The Office of Fair Trading (OFT) has secured a final High Court order against estate agent Foxtons, preventing it from using particular terms with regard to sales and commissions in its letting agreements with landlords.
Its Order follows a ruling made by the High Court last July, which hinged on whether the terms in Foxton's contacts, requiring landlords to pay a renewal commission if a tenant remained in a property after the terms of the initial lease expired, were unfair.
The Court ruled the charges, while not in themselves unfair, should have been flagged more prominently rather than being hidden in the small print of the contracts.
Foxtons charged 11% of the annual rent as renewal commission, regardless of whether or not it carried on managing the property once a tenant had been found.
Jason Freeman, legal director of the OFT's Consumer Group says: "We welcome the finality brought by this Order, and the court's declaration that the terms we challenged are indeed unfair.
"This case, and the changes Foxtons has now made, sends a wider message to letting agents and businesses in general that important terms, particularly those which may disadvantage consumers, must be clear, prominent and actively brought to people's attention. Consumers should not be presented with a surprise bill for services they have not consciously agreed to."
Foxtons has revised the contracts it uses with landlords since the ruling, making the terms of renewal commissions more prominent, reducing the amount of commission payable and limiting it to two renewals.
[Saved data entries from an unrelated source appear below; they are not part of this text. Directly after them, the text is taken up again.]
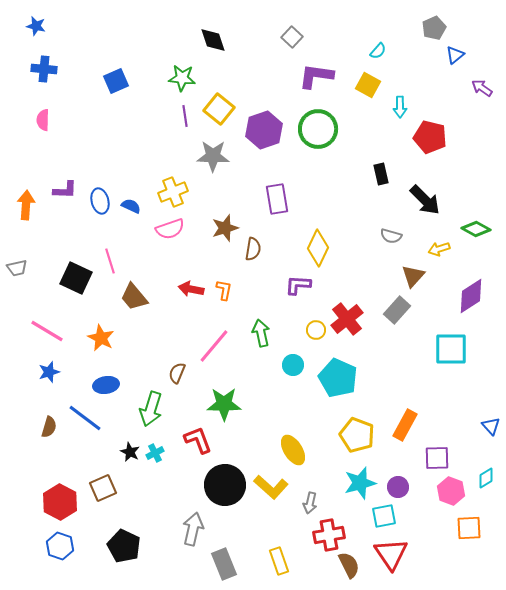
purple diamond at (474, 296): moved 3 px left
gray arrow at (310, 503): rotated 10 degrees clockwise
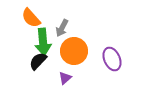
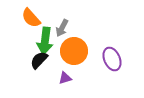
green arrow: moved 2 px right, 1 px up; rotated 12 degrees clockwise
black semicircle: moved 1 px right, 1 px up
purple triangle: rotated 24 degrees clockwise
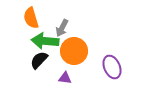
orange semicircle: rotated 25 degrees clockwise
green arrow: rotated 88 degrees clockwise
purple ellipse: moved 8 px down
purple triangle: rotated 24 degrees clockwise
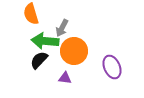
orange semicircle: moved 4 px up
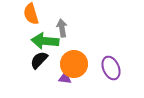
gray arrow: rotated 144 degrees clockwise
orange circle: moved 13 px down
purple ellipse: moved 1 px left, 1 px down
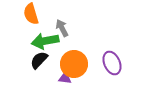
gray arrow: rotated 18 degrees counterclockwise
green arrow: rotated 16 degrees counterclockwise
purple ellipse: moved 1 px right, 5 px up
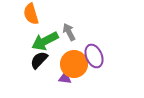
gray arrow: moved 7 px right, 4 px down
green arrow: rotated 16 degrees counterclockwise
purple ellipse: moved 18 px left, 7 px up
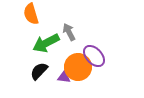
green arrow: moved 1 px right, 2 px down
purple ellipse: rotated 20 degrees counterclockwise
black semicircle: moved 11 px down
orange circle: moved 4 px right, 3 px down
purple triangle: moved 1 px left, 1 px up
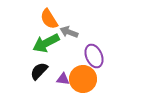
orange semicircle: moved 18 px right, 5 px down; rotated 15 degrees counterclockwise
gray arrow: rotated 42 degrees counterclockwise
purple ellipse: rotated 20 degrees clockwise
orange circle: moved 5 px right, 12 px down
purple triangle: moved 1 px left, 2 px down
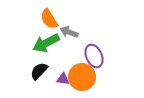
orange circle: moved 1 px left, 2 px up
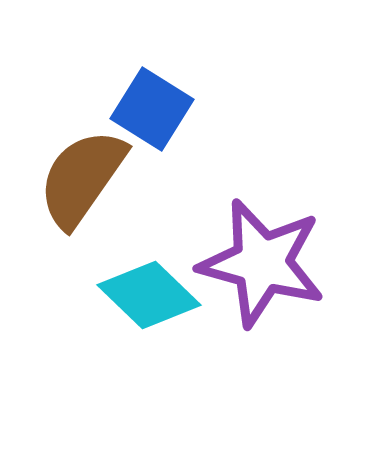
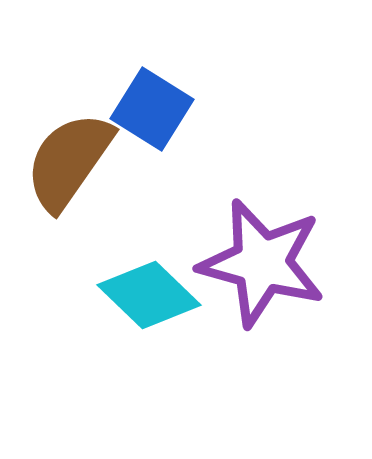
brown semicircle: moved 13 px left, 17 px up
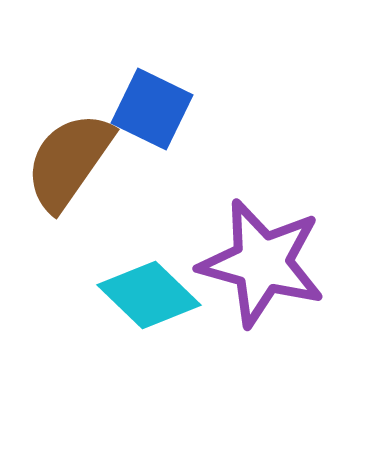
blue square: rotated 6 degrees counterclockwise
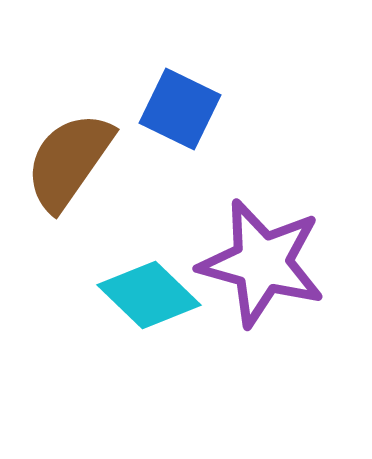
blue square: moved 28 px right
It now only charges commission when the original tenant continues to live in the property at the end of the original lease term, and the landlord receives a pro-rata refund if they leave before the date set out in the new lease.
Some people in the industry would like to see renewal commissions in themselves made illegal, and are disappointed that the judge did not see fit to rule them unfair.
A spokesperson for the National Landlords Association says: "Unfortunately, the practice of charging percentage-based renewal fees on a ‘let only' basis is likely to continue. The National Landlords Association still maintains that repeat renewal commissions are ‘money for nothing' fees and should be scrapped."